Problem:
Render every line of the data exactly as written, and leave out the pictures.

Collected material:
________________________________________

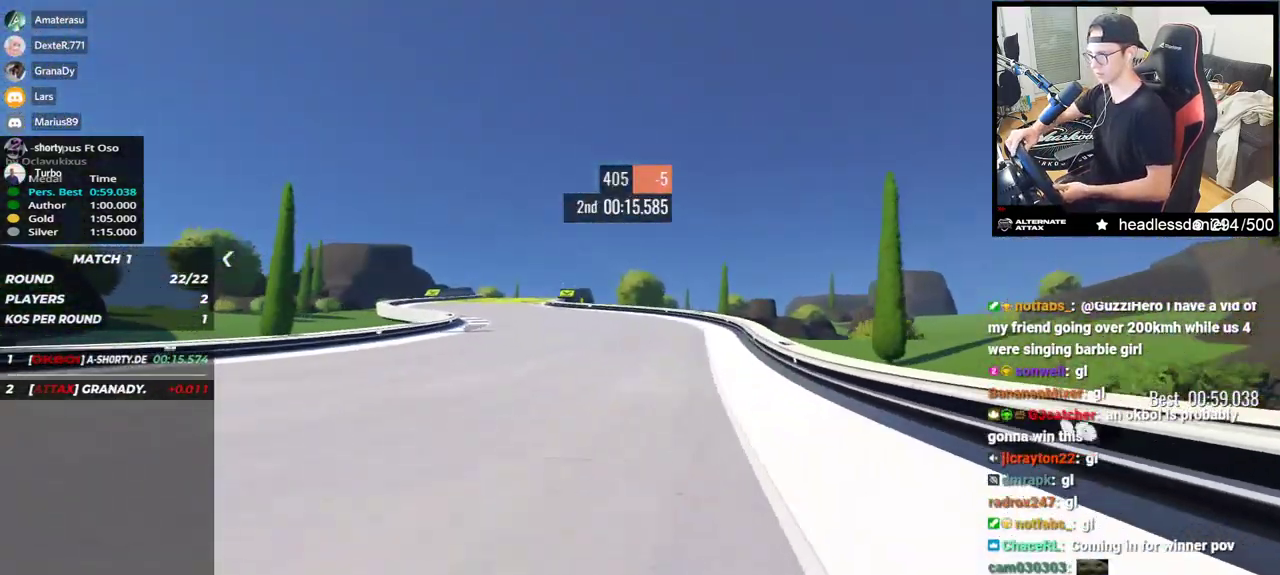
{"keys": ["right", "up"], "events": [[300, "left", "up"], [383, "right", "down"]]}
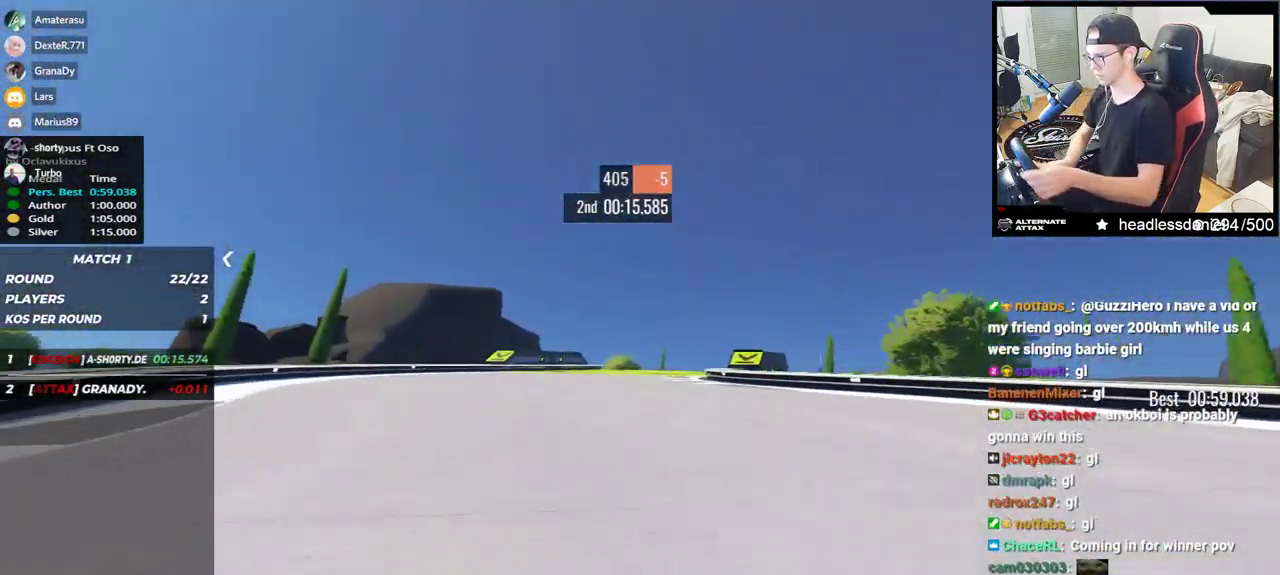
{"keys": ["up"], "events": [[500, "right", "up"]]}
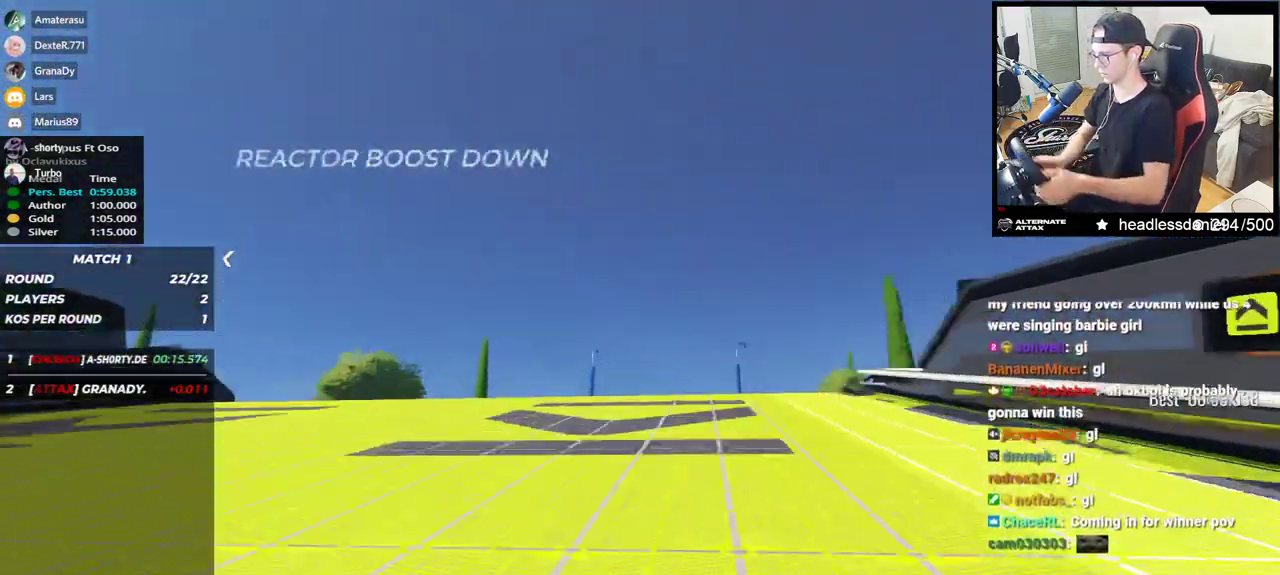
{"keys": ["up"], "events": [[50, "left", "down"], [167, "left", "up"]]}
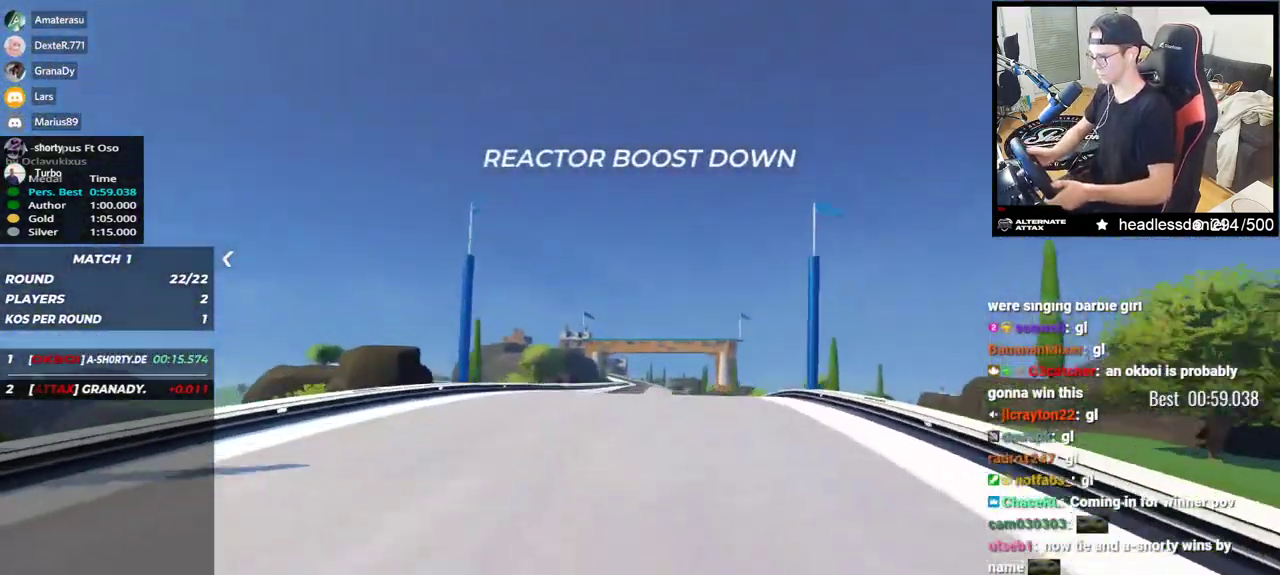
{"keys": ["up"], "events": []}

________________________________________

Problem solution:
{"keys": ["right", "up"], "events": [[300, "left", "up"], [383, "right", "down"]]}
{"keys": ["up"], "events": [[500, "right", "up"]]}
{"keys": ["up"], "events": [[50, "left", "down"], [167, "left", "up"]]}
{"keys": ["up"], "events": []}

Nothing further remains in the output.